In the past couple of years, Oracle has dominated M&A news. In 2008, it was the US$8.5 billion acquisition of BEA Systems. In 2009, it was the acquisition of Sun Microsystems in a deal valued at $5.6 billion.
In 2010, though, Oracle was somewhat quieter (if you call spending $1 billion on e-commerce software creator Art Technology Group quiet), and the late M&A bombshell went to Attachmate. The company in late November announced it was acquiring Novell for $2.2 billion. Further, Novell said it would sell some of its intellectual property assets to a Microsoft-created entity, CPTN Holdings, for $450 million in cash.
The year was marked by a steady stream of smaller-value deals, as the U.S. recession was officially declared at an end and companies were looking to grow more quickly, according to analysts at PricewaterhouseCoopers. It sees cloud platforms and services, security, and virtualization as leading drivers of M&A activity for the early part of 2011.
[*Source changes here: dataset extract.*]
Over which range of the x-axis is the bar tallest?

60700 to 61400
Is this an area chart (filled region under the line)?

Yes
As for 2010, IBM and HP both had busy years, with HP purchasing smartphone maker Palm for $1.2 billion in July, then picking up security software providers ArcSight ($1.5 billion) and Fortify Software (terms were not disclosed), as well as data storage provider 3Par for $2.07 billion after a bidding war with Dell.
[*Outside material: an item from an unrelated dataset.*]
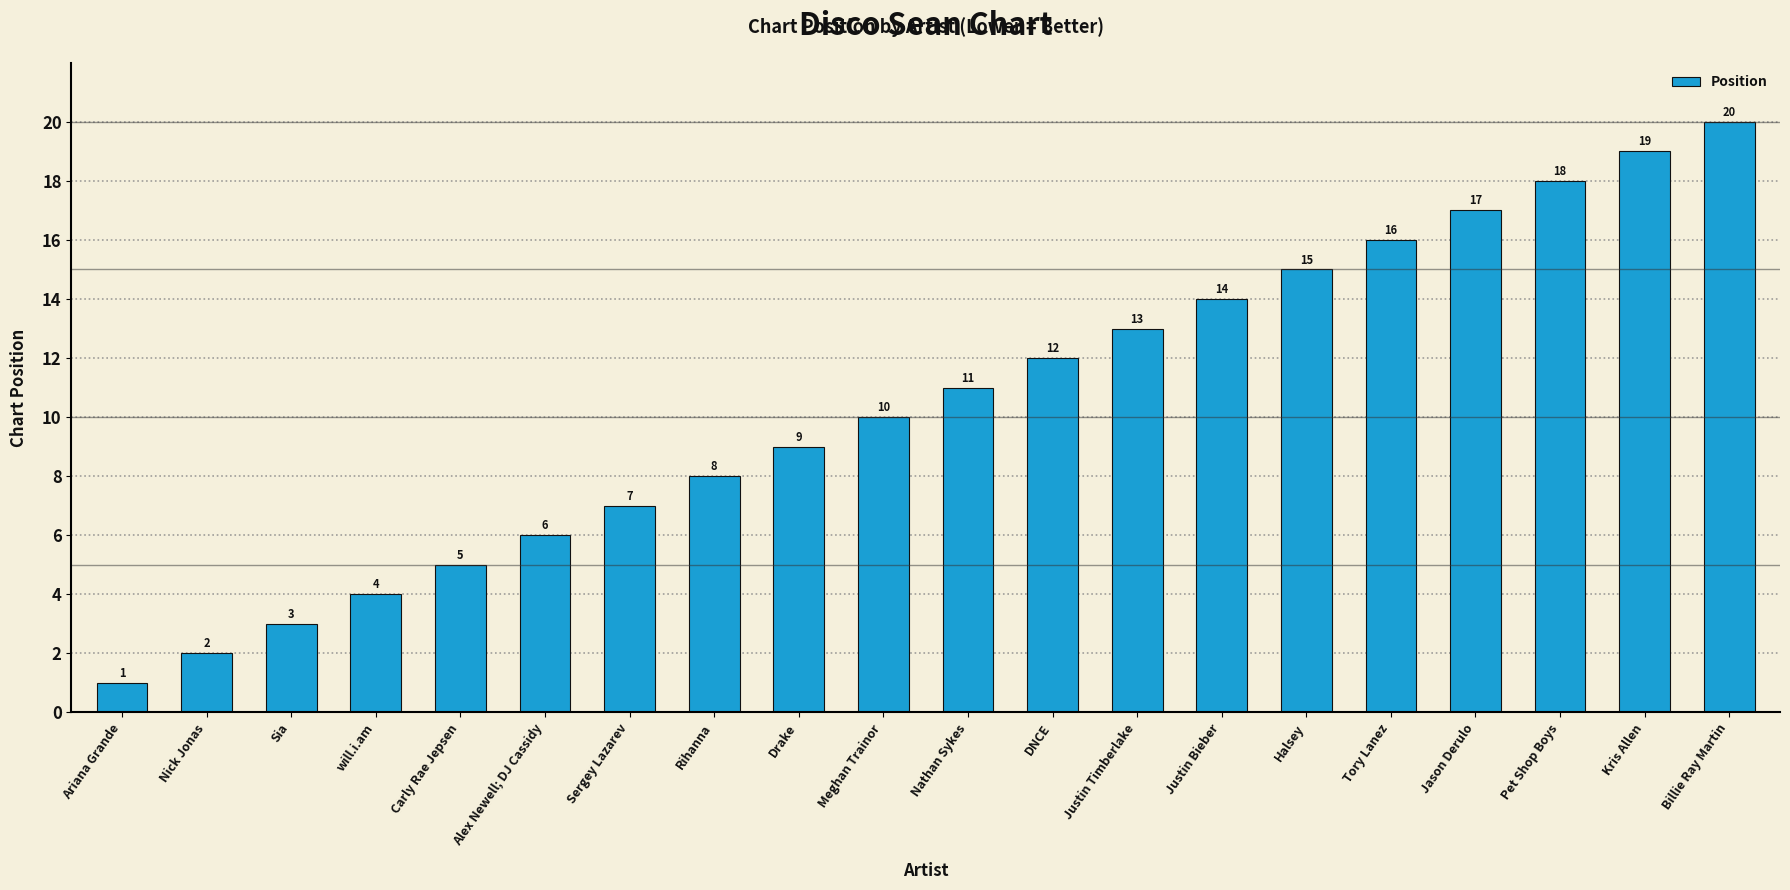

Rank the categories by value from highest to lowest.

Billie Ray Martin, Kris Allen, Pet Shop Boys, Jason Derulo, Tory Lanez, Halsey, Justin Bieber, Justin Timberlake, DNCE, Nathan Sykes, Meghan Trainor, Drake, Rihanna, Sergey Lazarev, Alex Newell; DJ Cassidy, Carly Rae Jepsen, will.i.am, Sia, Nick Jonas, Ariana Grande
Meanwhile, IBM’s acquisition of data management company Netezza for $1.7 billion was Big Blue’s big pickup in 2010, followed closely by its purchase of Sterling Commerce for $1.4 billion. Along with that announcement, IBM said it will spend up to $20 billion on acquisitions over the next five years.
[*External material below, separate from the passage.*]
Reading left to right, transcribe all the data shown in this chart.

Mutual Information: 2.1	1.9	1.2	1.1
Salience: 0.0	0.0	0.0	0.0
Other notable deals in 2010 included VMware’s February acquisition of software and expertise from EMC’s Ionix IT management business for $200 million in cash.
In May, productivity application provider SAP announced the acquisition of venerable database company Sybase for $5.8 billion in cash, a move seen by some as SAP’s answer to Oracle’s growth-through-acquisition strategy.